Today’s global organizations have a large number of employees working as international assignees, expatriates and business travelers. Employees who travel across borders often find themselves in unfamiliar environments and situations, subject to increased risks and threats, and less prepared to handle these situations than if they were in their home country.


As a result, employers carry an increased “Duty of Care” obligation to protect their employees from these unfamiliar—yet often foreseeable—risks and threats.


This obligation is embedded in most Western countries’ legislation, albeit with great diversity.
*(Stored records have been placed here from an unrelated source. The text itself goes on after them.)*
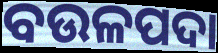
ବଉଳପଦା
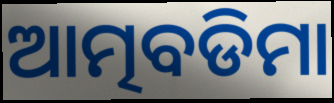
ଆତ୍ମବଡିମା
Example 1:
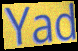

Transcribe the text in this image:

Yad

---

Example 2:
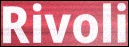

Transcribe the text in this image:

Rivoli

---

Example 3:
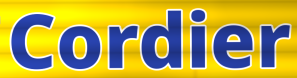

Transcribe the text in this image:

Cordier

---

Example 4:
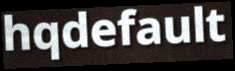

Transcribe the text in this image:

hqdefault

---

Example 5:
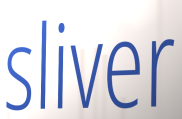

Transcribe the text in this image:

sliver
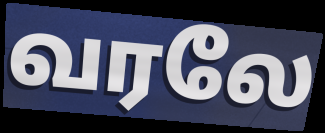
வரலே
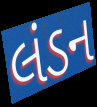
લંડન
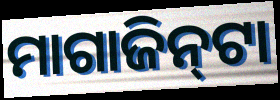
ମାଗାଜିନ୍‌ଟା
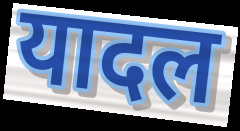
यादल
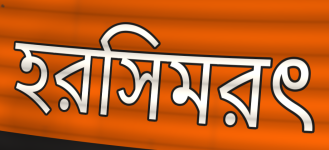
হরসিমরৎ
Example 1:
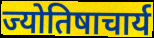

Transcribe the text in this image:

ज्योतिषाचार्य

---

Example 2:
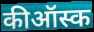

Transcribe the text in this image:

कीऑस्क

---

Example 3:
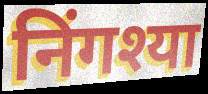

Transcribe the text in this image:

निंगश्या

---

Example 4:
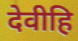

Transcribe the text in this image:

देवीहि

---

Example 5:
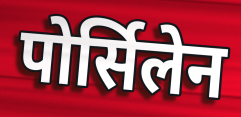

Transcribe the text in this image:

पोर्सिलेन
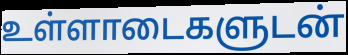
உள்ளாடைகளுடன்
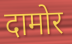
दामोर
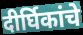
दीर्घिकांचे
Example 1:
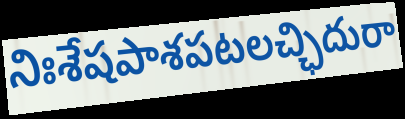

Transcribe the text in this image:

నిఃశేషపాశపటలచ్ఛిదురా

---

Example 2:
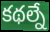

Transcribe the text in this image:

కథల్నే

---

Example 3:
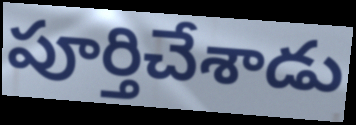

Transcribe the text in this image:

పూర్తిచేశాడు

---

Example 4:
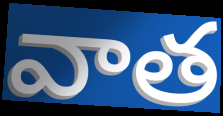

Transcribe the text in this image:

వాత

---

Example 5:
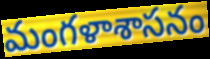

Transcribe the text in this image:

మంగళాశాసనం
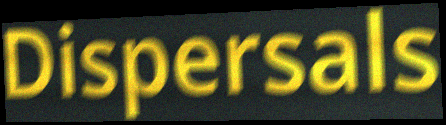
Dispersals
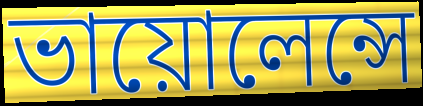
ভায়োলেন্সে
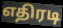
எதிரடி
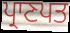
ਪ੍ਰਾਣਪਤ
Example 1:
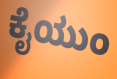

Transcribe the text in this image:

ಕೈಯುಂ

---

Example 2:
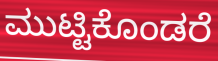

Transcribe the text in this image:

ಮುಟ್ಟಿಕೊಂಡರೆ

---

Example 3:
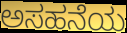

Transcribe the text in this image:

ಅಸಹನೆಯ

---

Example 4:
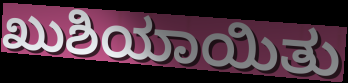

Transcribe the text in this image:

ಖುಶಿಯಾಯಿತು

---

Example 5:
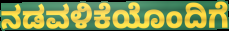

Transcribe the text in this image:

ನಡವಳಿಕೆಯೊಂದಿಗೆ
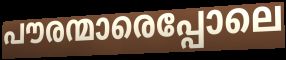
പൗരന്മാരെപ്പോലെ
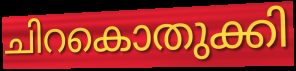
ചിറകൊതുക്കി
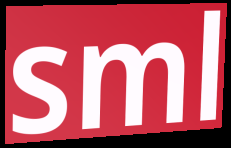
sml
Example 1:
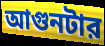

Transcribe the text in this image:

আগুনটার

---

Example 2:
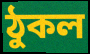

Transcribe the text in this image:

ঠুকল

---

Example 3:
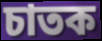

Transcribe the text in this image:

চাতক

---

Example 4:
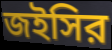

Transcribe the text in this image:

জইসির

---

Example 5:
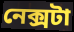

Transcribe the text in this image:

নেক্সটা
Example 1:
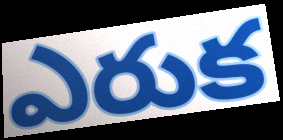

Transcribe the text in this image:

ఎరుక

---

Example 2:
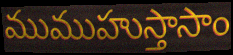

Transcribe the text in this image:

ముముహుస్తాసాం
In its broadest sense, Duty of Care is defined as ‘a requirement that a person or organization acts toward others and the public with watchfulness, attention, caution and prudence in a manner that a reasonable person would in a similar circumstance.’


In addition to an employer’s responsibility, there is a growing expectation of “Duty of Loyalty,” whereby ‘the duty of an employee is not to compete with the interest of the organization and to follow the employer’s Duty of Care policies and procedures.’


In a Duty of Loyalty culture, employees willingly cooperate with travel risk management guidelines—even if these policies curtail employee “privacy” in terms of the employer’s knowledge of their whereabouts.


Taken together, Duty of Care and Duty of Loyalty refer to a broad culture in which employers care about the health, safety, security and well-being of their traveling employees (and their dependents), and develop and deploy appropriate travel risk management approaches to protect them from possible harm.